On Tuesday, President Trump announced his decision to withdraw from the failed Iran nuclear deal. The president has famously referred to it as “the worst deal in history.” Its very premise has been betrayed by its own abysmal track record over the past two years.
The theory behind the Joint Comprehensive Plan of Action, or JCPOA, was that the Iranian regime would, in the interests of its own people, trade its nuclear ambitions for economic incentives. But rather than focusing on behaving responsibly, Tehran has poured billions of dollars into military adventures abroad, spreading an arc of death and destruction across the Middle East from Yemen to Syria.
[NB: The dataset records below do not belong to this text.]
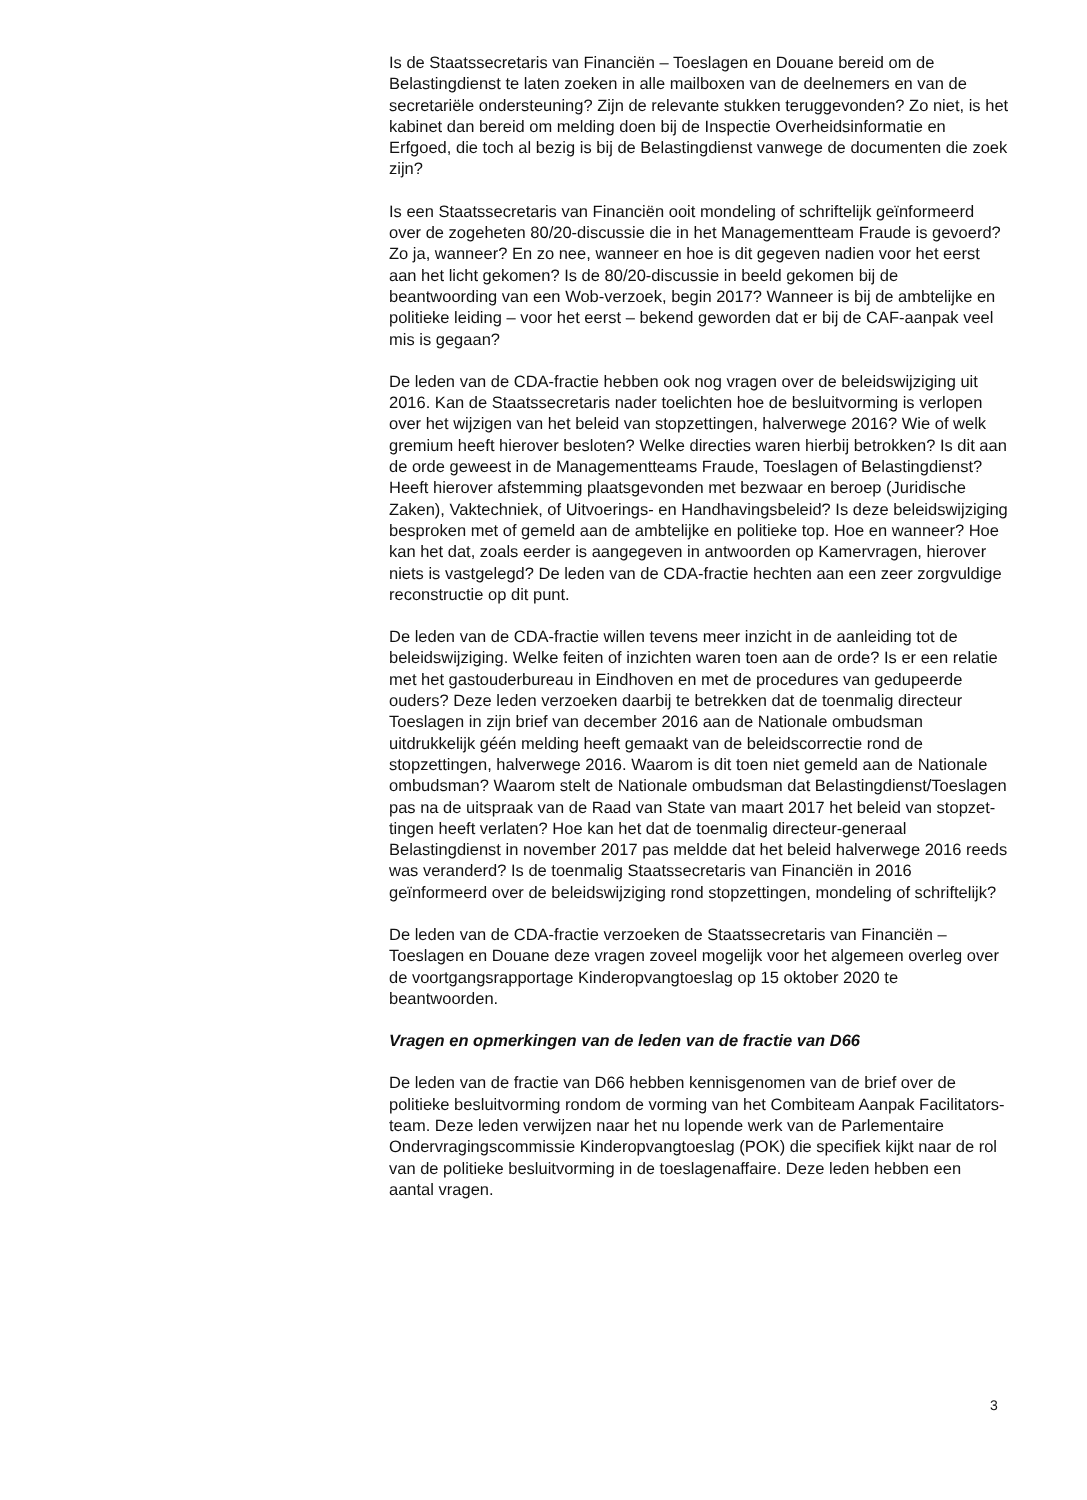Is de Staatssecretaris van Financiën – Toeslagen en Douane bereid om de Belastingdienst te laten zoeken in alle mailboxen van de deelnemers en van de secretariële ondersteuning? Zijn de relevante stukken terugge­vonden? Zo niet, is het kabinet dan bereid om melding doen bij de Inspectie Overheidsinformatie en Erfgoed, die toch al bezig is bij de Belastingdienst vanwege de documenten die zoek zijn?
Is een Staatssecretaris van Financiën ooit mondeling of schriftelijk geïnformeerd over de zogeheten 80/20-discussie die in het Manage­mentteam Fraude is gevoerd? Zo ja, wanneer? En zo nee, wanneer en hoe is dit gegeven nadien voor het eerst aan het licht gekomen? Is de 80/20-discussie in beeld gekomen bij de beantwoording van een Wob-verzoek, begin 2017? Wanneer is bij de ambtelijke en politieke leiding – voor het eerst – bekend geworden dat er bij de CAF-aanpak veel mis is gegaan?
De leden van de CDA-fractie hebben ook nog vragen over de beleidswij­ziging uit 2016. Kan de Staatssecretaris nader toelichten hoe de besluit­vorming is verlopen over het wijzigen van het beleid van stopzettingen, halverwege 2016? Wie of welk gremium heeft hierover besloten? Welke directies waren hierbij betrokken? Is dit aan de orde geweest in de Managementteams Fraude, Toeslagen of Belastingdienst? Heeft hierover afstemming plaatsgevonden met bezwaar en beroep (Juridische Zaken), Vaktechniek, of Uitvoerings- en Handhavingsbeleid? Is deze beleidswij­ziging besproken met of gemeld aan de ambtelijke en politieke top. Hoe en wanneer? Hoe kan het dat, zoals eerder is aangegeven in antwoorden op Kamervragen, hierover niets is vastgelegd? De leden van de CDA-fractie hechten aan een zeer zorgvuldige reconstructie op dit punt.
De leden van de CDA-fractie willen tevens meer inzicht in de aanleiding tot de beleidswijziging. Welke feiten of inzichten waren toen aan de orde? Is er een relatie met het gastouderbureau in Eindhoven en met de procedures van gedupeerde ouders? Deze leden verzoeken daarbij te betrekken dat de toenmalig directeur Toeslagen in zijn brief van december 2016 aan de Nationale ombudsman uitdrukkelijk géén melding heeft gemaakt van de beleidscorrectie rond de stopzettingen, halverwege 2016. Waarom is dit toen niet gemeld aan de Nationale ombudsman? Waarom stelt de Nationale ombudsman dat Belastingdienst/Toeslagen pas na de uitspraak van de Raad van State van maart 2017 het beleid van stopzet­tingen heeft verlaten? Hoe kan het dat de toenmalig directeur-generaal Belastingdienst in november 2017 pas meldde dat het beleid halverwege 2016 reeds was veranderd? Is de toenmalig Staatssecretaris van Financiën in 2016 geïnformeerd over de beleidswijziging rond stopzettingen, mondeling of schriftelijk?
De leden van de CDA-fractie verzoeken de Staatssecretaris van Financiën – Toeslagen en Douane deze vragen zoveel mogelijk voor het algemeen overleg over de voortgangsrapportage Kinderopvangtoeslag op 15 oktober 2020 te beantwoorden.
Vragen en opmerkingen van de leden van de fractie van D66
De leden van de fractie van D66 hebben kennisgenomen van de brief over de politieke besluitvorming rondom de vorming van het Combiteam Aanpak Facilitators-team. Deze leden verwijzen naar het nu lopende werk van de Parlementaire Ondervragingscommissie Kinderopvangtoeslag (POK) die specifiek kijkt naar de rol van de politieke besluitvorming in de toeslagenaffaire. Deze leden hebben een aantal vragen.
3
Meanwhile, the Iranian people have suffered at home from a tanking currency, rising inflation, stagnant wages and a spiraling environmental crisis.
President Trump acted prudently. He spent more than a year studying the deal, soliciting information and assessments from within his administration, and consulting with our allies. He decided that this deal actually undermines the security of the American people he swore to protect and, accordingly, ended U.S. participation in it. This action reversed an ill-advised and dangerous policy and set us on a new course that will address the aggressive and hostile behavior of our enemies, while enhancing our ties with partners and allies.
The president’s December recognition of Jerusalem as Israel’s capital illustrates the latter policy; it will come to fruition Monday with the U.S. Embassy’s official opening in the Holy City. While some believe that Israel is an irritant that upsets the natural balance of power in the Middle East and that Israel’s influence should be constrained, this president sees the enormous benefits the United States has reaped from our sustained relationship with Israel, as well as the opportunity to leverage this investment into greater cooperation to the benefit of both nations.
The recognition of Jerusalem and expeditious move of our embassy is a case in point — a physical demonstration of the U.S. commitment to Israel, which is in fact a commitment to our national security interests. Israel’s recent revelation of a trove of documentation of Iran’s past nuclear weapons program demonstrates that we share common enemies who do not differentiate between us, and we are safer together than we are individually. In addition, Israel is a dynamic economic powerhouse. While its population is only one-tenth the size of Iran’s , Israel has a gross domestic product that is roughly equal to Iran’s, and the annual flow of foreign direct investment in Israel is four times greater than in Iran. Closer economic partnership with Israel will only increase America’s prosperity, which, as President Trump has pointed out, leads to greater security.
As part of the Iran deal announcement, the president also deliberately linked his withdrawal from the JCPOA to the ongoing negotiations with North Korea, announcing that Secretary of State Mike Pompeo would soon be landing in North Korea. No one in the Trump administration has any illusions about the negotiations ahead. But President Trump also understands that North Korea has exhibited a wide range of unacceptable behavior, and its weapons of mass destruction programs pose an immediate danger to America and our allies. The president much prefers to handle these issues diplomatically. Since the earliest days of his administration he has established strong working relationships with his Japanese and South Korean counterparts to help do just that.
Moreover, President Trump has not shied away from our differences with China but has also resolved to work cooperatively with President Xi Jinping, who will also play a critical role in any resolution to the North Korean nuclear threat.
In all of these cases, President Trump has been willing to take unconventional action to turn momentum to America’s favor. The Iran deal is not an inescapable trap — it’s merely an inadequate deal that couldn’t withstand serious scrutiny. The president’s commitment to keeping his word is evident in his recognition of Jerusalem as Israel’s capital — something three previous presidents had promised but failed to deliver. And President Trump created the opportunity for direct negotiation with North Korea. While the future remains uncertain and challenging, one thing we know for sure is that the president will always put America First.
John Bolton is the U.S. National Security Adviser. This op-ed appeared in The Washington Post on May 9, 2018.